Looks like we’ll blow through $37T officially next week or less than six weeks since TACO signed the BBB.
$36.930T
… which would have spooked the bond and stock markets, and done nothing else.
Except who cares when this is happening to very many people all of a sudden?
“The student loan debt crisis is exploding in 2025! In today’s deep-dive livestream, we expose the shocking truth behind a $40,922 student loan turning into a staggering $118,305 repayment nightmare. This isn’t just one story — millions of Americans are facing crippling interest rates, broken promises, and government inaction.”

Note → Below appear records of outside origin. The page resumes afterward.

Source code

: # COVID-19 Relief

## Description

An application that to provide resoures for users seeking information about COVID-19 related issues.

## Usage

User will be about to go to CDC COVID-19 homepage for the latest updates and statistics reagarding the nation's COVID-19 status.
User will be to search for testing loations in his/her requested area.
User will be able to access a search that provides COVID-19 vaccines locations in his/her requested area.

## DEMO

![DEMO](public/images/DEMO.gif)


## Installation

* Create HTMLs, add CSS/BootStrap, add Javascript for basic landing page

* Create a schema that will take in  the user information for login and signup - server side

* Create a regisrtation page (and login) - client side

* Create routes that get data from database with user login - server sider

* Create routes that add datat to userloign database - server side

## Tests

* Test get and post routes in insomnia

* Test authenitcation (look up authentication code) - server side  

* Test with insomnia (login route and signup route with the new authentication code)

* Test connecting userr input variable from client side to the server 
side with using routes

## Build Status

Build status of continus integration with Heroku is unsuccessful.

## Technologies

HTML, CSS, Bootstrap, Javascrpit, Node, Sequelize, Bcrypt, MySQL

That didn’t happen all of a sudden… it took many years of minimum payments and deferrals to get those people in the spot they’re in. Most of them chose to spend that money on other things.
There’s not a tradeoff between inflation and employment. The Philips curve was denigrated in the middle 60’s. Stagflation was predicted in 1961 (but not coined until 1965).
At some point the stagflation will turn into a deflationary depression.
MAGA: “Can we trust these numbers?”
It depends we are in an observer participatory universe according to Quantum physics.
Which observer opened the Cat’s box?
The Golden Age is for those with assets > 100million.
The rest of you can pound sand.
HAHAHA!
There is ALWAYS a bigger hammer.
The golden age was when royalty kept their wealth in a Scrooge McDuck vault protected by ruthless soldiers.
In the Terminator franchise, maybe that’s what the bots are really for. Carried by autonomous vehicles and coordinated by satellites — all under a single conglomerate “Skynet”.
Say…do we know anything resembling that today?
We don’t need AI… we have millions of skill-free meatheads that’ll happily abuse their countrymen for a median wage.
Cracks are beginning to appear in the “taco stagflation/recession.”
Beginning?
It’s all cracks at this point.
Continuing claims were at 1.35 million back in June 2022, when companies were literally begging and bribing people to take jobs they weren’t even qualified to fill. That says there is a floor at 1.35 million, so the effective continuing claims is at 625,000 which is just 200,000 more than at the beginning of the year despite massive job cuts over the last seven months. Somehow, this does not seem impressive to me. Well, it *is* impressive in that is sounds like a healthy labor market at full employment (just 4.2% unemployment, historically rock bottom).
can you do math? Read?
Is it just continued claims or continued claims + something else?
I believe the something else is the loss of illegal immigrants from the workforce, and you believe the something else is non-illegal workers dropping out of the workforce (ex retirements). I believe we disagree on where the *bulk* of the losses are coming from, not the contributing factors that make up the aggregate losses.
Read it and weep.
https://www.dailymail.co.uk/yourmoney/article-14972513/layoffs-soar-ai-threat-jobs-losses.html
Layoffs soar 140% as the unspoken job threat gathers steam
That’s all well and good, but measured and revised numbers from the BLS paint a different picture. *Illegal* immigrants are disappearing from the workforce while both US citizens and legal immigrants are growing in the US employment numbers. I’m inclined to go with revised BLS official numbers concerning aggregates, rather than what some random article claims.
This is MAGA Math.
I have a degree in Lysenko economics from Trump University, and these numbers are designed to make Trump look bad.
All numbers lie when you are starving.
Most numbers aren’t good eating. 5’s are pretty good if you marinate them long enough, though.